Assignment -
Go through the entries below and count the lines where "kann" occurs. Give nothing but that number.

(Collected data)
○ ○ ○ ○
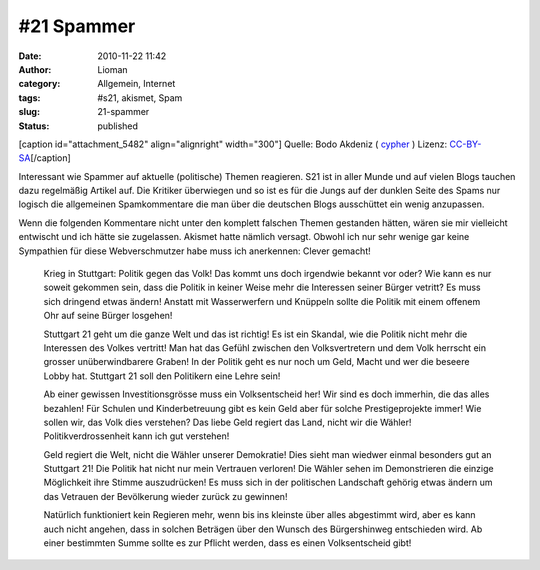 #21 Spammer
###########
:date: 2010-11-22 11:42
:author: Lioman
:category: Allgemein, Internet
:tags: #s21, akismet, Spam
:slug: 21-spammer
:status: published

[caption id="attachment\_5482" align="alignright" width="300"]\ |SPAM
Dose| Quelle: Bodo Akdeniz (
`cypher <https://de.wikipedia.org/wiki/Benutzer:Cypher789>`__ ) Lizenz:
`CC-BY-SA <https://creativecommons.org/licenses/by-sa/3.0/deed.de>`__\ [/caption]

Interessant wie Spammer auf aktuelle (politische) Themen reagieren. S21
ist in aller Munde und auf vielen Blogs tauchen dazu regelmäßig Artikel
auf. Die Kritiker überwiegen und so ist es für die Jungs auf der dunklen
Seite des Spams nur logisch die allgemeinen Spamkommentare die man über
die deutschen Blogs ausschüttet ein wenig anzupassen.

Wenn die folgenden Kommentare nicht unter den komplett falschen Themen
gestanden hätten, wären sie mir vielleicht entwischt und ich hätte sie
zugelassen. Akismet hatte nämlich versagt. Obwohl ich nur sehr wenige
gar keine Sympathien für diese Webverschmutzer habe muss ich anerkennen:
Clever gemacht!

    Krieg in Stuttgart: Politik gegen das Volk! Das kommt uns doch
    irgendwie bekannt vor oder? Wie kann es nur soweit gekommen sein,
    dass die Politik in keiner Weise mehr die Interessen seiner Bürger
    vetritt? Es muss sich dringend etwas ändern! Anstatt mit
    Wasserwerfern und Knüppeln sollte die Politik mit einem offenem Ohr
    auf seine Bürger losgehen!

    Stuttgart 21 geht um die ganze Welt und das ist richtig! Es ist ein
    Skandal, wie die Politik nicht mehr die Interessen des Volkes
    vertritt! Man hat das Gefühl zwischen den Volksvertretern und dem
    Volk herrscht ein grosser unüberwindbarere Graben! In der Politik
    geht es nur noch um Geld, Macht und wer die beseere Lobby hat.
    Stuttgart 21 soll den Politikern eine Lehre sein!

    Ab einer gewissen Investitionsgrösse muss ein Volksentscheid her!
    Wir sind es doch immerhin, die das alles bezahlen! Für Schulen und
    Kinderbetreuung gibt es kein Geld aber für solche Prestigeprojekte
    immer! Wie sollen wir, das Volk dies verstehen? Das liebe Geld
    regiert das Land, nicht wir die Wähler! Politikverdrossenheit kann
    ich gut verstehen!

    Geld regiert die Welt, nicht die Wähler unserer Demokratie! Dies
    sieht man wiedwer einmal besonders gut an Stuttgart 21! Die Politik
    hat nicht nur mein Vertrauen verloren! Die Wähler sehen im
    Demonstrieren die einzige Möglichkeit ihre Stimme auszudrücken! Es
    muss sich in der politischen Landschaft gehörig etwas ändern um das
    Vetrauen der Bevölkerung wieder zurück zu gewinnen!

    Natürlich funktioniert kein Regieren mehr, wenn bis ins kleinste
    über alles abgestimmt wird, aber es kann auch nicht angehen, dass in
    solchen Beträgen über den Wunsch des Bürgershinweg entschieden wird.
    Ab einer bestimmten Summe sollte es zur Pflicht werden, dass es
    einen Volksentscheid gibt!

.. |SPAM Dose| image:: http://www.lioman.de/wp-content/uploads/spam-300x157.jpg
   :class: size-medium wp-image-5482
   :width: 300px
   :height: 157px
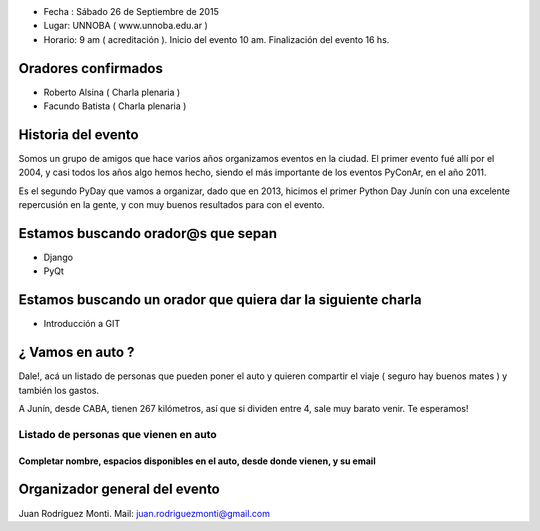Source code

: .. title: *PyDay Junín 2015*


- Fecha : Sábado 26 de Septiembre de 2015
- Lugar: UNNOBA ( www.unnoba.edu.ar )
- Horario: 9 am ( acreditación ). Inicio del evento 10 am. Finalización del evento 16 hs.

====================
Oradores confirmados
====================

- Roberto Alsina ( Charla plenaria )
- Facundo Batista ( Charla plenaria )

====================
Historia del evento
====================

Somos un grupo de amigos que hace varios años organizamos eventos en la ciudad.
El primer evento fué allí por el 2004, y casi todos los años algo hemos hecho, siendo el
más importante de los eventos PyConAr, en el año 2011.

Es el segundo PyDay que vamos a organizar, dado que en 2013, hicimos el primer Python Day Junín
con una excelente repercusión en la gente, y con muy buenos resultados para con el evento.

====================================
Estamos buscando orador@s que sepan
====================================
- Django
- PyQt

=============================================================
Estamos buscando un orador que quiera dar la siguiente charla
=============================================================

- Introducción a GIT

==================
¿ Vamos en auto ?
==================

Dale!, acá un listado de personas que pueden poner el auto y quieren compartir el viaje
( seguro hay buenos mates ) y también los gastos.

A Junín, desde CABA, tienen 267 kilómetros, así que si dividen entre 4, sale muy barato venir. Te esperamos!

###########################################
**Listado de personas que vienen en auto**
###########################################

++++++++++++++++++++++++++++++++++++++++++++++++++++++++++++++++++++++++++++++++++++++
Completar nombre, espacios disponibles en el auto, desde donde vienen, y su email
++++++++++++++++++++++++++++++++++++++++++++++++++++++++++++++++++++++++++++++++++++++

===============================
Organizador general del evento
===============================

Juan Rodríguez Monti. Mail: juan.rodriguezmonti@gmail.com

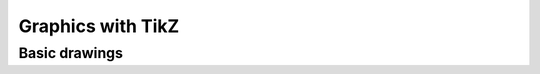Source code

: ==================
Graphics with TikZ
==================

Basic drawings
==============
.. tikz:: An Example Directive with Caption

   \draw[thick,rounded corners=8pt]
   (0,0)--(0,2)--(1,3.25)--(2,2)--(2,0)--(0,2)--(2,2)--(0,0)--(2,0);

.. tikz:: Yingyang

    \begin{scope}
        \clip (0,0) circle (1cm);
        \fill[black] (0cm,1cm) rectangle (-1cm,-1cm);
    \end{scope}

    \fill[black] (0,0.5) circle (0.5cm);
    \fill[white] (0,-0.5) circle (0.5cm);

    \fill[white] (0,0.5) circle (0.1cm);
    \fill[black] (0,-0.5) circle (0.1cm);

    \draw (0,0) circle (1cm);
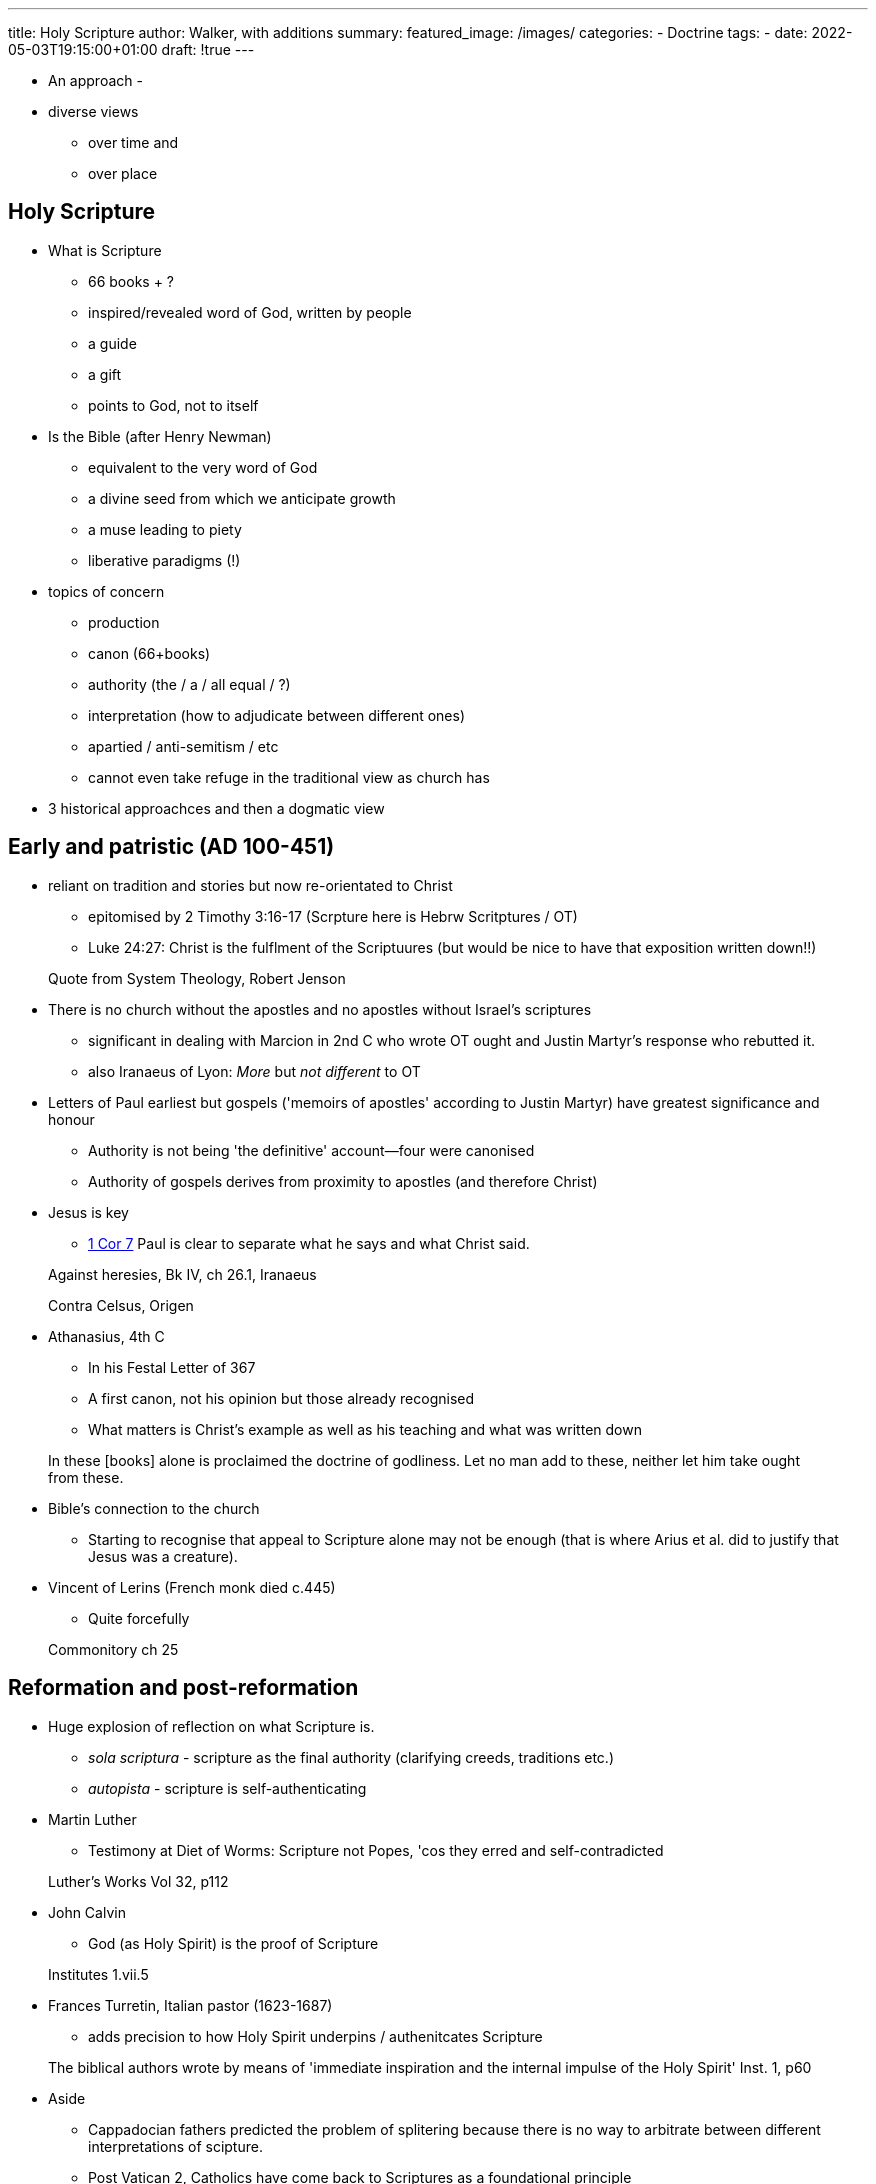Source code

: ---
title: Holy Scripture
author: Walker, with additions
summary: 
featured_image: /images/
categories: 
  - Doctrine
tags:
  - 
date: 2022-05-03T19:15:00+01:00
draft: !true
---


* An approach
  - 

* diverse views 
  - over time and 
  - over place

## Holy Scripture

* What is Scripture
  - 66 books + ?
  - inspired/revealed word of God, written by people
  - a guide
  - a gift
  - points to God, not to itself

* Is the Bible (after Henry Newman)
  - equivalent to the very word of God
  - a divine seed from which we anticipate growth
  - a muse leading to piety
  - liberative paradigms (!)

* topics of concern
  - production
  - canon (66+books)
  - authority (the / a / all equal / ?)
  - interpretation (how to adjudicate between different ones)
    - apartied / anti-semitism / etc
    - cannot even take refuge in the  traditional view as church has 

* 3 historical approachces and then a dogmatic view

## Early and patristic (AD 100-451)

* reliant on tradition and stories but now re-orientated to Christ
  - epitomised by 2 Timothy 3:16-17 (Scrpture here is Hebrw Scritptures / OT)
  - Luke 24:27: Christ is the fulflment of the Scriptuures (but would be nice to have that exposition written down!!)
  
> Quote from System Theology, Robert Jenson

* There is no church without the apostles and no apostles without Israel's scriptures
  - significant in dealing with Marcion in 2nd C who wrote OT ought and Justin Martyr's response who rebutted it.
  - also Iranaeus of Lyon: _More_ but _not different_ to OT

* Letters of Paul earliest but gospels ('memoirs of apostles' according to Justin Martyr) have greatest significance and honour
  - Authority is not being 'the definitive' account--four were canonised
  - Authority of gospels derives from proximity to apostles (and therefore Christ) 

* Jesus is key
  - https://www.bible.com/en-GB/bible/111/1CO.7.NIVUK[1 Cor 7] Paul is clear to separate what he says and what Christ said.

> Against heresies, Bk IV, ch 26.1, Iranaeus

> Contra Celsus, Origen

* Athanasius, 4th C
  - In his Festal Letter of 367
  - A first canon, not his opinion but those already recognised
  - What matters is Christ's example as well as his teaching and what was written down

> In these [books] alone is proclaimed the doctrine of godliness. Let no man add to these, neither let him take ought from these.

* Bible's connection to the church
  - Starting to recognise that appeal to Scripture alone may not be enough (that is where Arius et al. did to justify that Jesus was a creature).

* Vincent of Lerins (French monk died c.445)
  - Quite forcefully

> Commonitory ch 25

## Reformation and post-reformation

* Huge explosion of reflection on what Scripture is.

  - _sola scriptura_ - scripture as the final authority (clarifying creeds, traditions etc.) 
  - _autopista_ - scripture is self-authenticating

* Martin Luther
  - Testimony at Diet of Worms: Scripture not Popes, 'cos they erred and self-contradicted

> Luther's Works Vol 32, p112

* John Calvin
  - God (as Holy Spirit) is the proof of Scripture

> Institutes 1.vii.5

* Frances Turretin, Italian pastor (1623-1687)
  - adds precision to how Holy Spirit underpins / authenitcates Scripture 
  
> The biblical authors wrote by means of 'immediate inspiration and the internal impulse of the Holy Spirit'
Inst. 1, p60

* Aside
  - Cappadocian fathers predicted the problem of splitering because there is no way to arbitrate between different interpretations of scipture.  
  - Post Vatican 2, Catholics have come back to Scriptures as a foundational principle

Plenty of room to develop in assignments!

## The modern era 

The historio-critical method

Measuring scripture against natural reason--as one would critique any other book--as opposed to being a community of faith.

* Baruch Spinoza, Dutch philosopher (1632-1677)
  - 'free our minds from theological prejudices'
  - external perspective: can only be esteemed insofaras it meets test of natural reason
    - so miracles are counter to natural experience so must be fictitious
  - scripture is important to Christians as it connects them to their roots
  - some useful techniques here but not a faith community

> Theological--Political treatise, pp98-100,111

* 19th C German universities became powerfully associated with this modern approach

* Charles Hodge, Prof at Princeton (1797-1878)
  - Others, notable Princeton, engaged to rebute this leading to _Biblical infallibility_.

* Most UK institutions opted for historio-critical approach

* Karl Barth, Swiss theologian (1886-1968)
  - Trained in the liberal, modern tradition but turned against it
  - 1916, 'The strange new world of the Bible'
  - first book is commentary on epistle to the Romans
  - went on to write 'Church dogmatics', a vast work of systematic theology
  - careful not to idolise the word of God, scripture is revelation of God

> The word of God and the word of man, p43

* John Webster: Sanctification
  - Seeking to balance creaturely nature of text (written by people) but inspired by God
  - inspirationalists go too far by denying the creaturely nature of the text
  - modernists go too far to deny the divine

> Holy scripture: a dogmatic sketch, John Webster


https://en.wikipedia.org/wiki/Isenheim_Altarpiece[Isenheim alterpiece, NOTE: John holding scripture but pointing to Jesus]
○ ○ ○ ○
Output of the task -
3